Sexta-feira, 27 de Maio de 2011

CARA DE BONECA

Jan Bollaert

 

Quando ela entrou para o comboio, já vinha com cara de boneca. Rosto quadrado, lábios quase sintéticos, olhos escuros, meio encobertos pela franja perfeita de um cabelo que parecia peruca. O único movimento que traía a sua fisionomia de brinquedo era o contínuo mascar de uma pastilha, que resistia apesar de sucessivamente esmoída pelos movimentos basculantes do maxilar inferior.

Encostou-se junto à porta, na posição de máxima interferência com a saída e entrada de passageiros, e iniciou o processo. Qual processo? O de se embonecar ainda mais. Tirou da bolsa um estojinho, abriu-o e, com um pompom, aplicou um pó qualquer sobre o rosto. Fê-lo com movimentos precisos, conduzindo com destreza a almofada pelos contornos faciais, várias vezes sobre cada ponto, até dar-se por satisfeita.

Mas o serviço não estava completo, longe disso. O estojo voltou para dentro da mala e, em troca, surgiu o pincel - não um qualquer, mas um desses de cabeça larga e pelagem fofa, bom para tortura nos pés. Com a mesma habilidade, a rapariga valeu-se do utensílio, em garbosas pinceladas nos cantos essenciais da face.

Eu, sentado a meio da carruagem, na minha posição de moribundo matinal, já começava a quedar hipnotizado pela cena. E mais ainda fiquei quando o pincel foi fazer companhia ao estojinho e da bolsa emergiu uma espécie de caneta grossa, como um bastão de cola. Não colava, mas preenchia. O quê, não me perguntem, pois a pele da miúda, congruente com a sua idade, ainda estava despida dos vales epidérmicos da progressão etária. Mas ela lá sabia, e entreteve-se durante alguns minutos a retocar alguns pontos invisíveis de imperfeição. O que ela fazia com aplicações leves e cirúrgicas, eu não conseguiria nem com duas demãos de massa de pedreiro.

O comboio já ia a meio do caminho, com mais passageiros em pé do que sentados, incluindo o meu objecto de estudo naquele dia. Cogitei onde ela trabalharia, para ser precisa tanta maquilhagem. Intrigava-me também como o constante esforço na mastigação da pastilha não comprometia o revestimento facial recém-aposto.

Mas a rapariga não dava tréguas para reflexão profunda. Era um produto atrás do outro que saía daquela mala. Depois da caneta grossa, veio outra, fininha, para o contorno dos olhos. A seguir, um lápis para o lado externo da pálpebra. Depois, outro para a borda interna da mesma. Uma escovinha de pentear as sobrancelhas. Outra para os cílios. Uma coisa qualquer para a testa. Batom. Brilho. Reforço. Lustro.

Quando eu julgava esgotadas todas as possibilidades, ela avançou para o cabelo. Uma escova para alongar, outra diferente para enrolar a franja. Um espelho para os retoques finais. À chegada do comboio ao Cais do Sodré, estava no spray, aplicado sobre a sua arquitectura capilar e o ombro do passageiro ao lado. Desceu na estação terminal com mais cara de boneca do que quando entrara e deu com uma amiga, que também vinha no mesmo comboio.

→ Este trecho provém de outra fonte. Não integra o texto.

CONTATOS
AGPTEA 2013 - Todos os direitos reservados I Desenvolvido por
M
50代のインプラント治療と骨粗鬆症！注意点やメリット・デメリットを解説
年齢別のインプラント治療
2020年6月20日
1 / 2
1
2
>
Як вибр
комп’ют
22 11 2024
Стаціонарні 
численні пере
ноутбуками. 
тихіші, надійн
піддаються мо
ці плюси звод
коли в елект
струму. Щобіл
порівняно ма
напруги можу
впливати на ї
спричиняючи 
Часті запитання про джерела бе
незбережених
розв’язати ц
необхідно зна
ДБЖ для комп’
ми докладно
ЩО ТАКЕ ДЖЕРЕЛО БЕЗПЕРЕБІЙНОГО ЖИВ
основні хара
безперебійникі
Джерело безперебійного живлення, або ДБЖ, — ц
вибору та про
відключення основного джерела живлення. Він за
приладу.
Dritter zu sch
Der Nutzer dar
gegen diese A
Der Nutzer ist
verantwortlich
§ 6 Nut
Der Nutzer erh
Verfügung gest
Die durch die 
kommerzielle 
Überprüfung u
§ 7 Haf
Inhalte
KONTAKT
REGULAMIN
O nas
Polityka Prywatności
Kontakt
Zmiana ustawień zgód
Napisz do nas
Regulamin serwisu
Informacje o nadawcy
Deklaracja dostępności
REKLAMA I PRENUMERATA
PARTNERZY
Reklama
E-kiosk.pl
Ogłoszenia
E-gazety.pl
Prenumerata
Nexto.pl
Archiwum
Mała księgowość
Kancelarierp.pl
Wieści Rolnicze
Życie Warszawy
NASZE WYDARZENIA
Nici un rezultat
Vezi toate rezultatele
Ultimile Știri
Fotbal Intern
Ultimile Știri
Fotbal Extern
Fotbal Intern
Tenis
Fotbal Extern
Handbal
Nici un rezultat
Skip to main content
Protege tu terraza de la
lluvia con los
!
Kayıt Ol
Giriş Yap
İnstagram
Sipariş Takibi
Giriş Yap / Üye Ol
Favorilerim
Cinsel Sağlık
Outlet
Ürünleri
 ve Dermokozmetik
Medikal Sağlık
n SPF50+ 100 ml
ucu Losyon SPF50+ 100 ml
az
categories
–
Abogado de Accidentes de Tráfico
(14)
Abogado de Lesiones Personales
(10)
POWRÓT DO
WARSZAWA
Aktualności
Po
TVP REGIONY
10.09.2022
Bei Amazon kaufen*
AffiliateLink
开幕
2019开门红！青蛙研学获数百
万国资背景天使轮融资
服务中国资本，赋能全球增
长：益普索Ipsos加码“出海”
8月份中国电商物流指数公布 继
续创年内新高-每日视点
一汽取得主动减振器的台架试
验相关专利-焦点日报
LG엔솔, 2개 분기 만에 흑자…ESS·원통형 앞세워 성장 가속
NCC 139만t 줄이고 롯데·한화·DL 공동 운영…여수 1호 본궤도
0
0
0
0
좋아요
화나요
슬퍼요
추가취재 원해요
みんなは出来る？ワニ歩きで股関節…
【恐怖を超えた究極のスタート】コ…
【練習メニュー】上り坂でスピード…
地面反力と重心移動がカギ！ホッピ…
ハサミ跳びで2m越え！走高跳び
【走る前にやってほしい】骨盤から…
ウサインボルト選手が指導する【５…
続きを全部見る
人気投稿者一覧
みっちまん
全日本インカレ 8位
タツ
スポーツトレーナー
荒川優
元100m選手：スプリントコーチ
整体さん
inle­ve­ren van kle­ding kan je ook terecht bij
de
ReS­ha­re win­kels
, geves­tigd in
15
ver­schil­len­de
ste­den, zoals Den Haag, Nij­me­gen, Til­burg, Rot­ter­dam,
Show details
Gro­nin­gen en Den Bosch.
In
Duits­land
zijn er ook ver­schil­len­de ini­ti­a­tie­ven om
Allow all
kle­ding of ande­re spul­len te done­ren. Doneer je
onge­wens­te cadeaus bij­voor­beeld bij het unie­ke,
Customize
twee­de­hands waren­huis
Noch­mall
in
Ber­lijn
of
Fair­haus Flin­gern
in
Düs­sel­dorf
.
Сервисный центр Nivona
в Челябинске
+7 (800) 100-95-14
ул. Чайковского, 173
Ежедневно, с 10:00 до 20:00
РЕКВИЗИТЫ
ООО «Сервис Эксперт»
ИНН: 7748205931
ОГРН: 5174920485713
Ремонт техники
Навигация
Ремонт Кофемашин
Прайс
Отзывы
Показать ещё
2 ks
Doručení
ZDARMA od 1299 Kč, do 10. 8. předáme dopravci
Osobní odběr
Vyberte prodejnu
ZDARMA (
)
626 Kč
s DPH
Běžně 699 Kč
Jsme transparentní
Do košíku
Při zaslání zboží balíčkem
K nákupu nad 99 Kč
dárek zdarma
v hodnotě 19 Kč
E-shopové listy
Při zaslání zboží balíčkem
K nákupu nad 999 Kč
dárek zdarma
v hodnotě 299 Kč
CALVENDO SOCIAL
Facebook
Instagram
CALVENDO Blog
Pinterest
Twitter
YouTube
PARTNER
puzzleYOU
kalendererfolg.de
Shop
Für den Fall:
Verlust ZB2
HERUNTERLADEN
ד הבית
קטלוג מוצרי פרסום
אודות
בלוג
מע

- Olá, estás boa? - disse e cumprimentou-a com um beijinho, daqueles em que apenas as bochechas se tocam. Temi que as duas ficassem para sempre com a cara colada. Mas não, havia muita ciência naquela maquilhagem.

 

Nota - “Cara de boneca” por Ricardo Garcia com a prestimosa ajuda do António a propósito do texto aqui publicado “Batom-Cola” no dia 18 de Julho de 2010.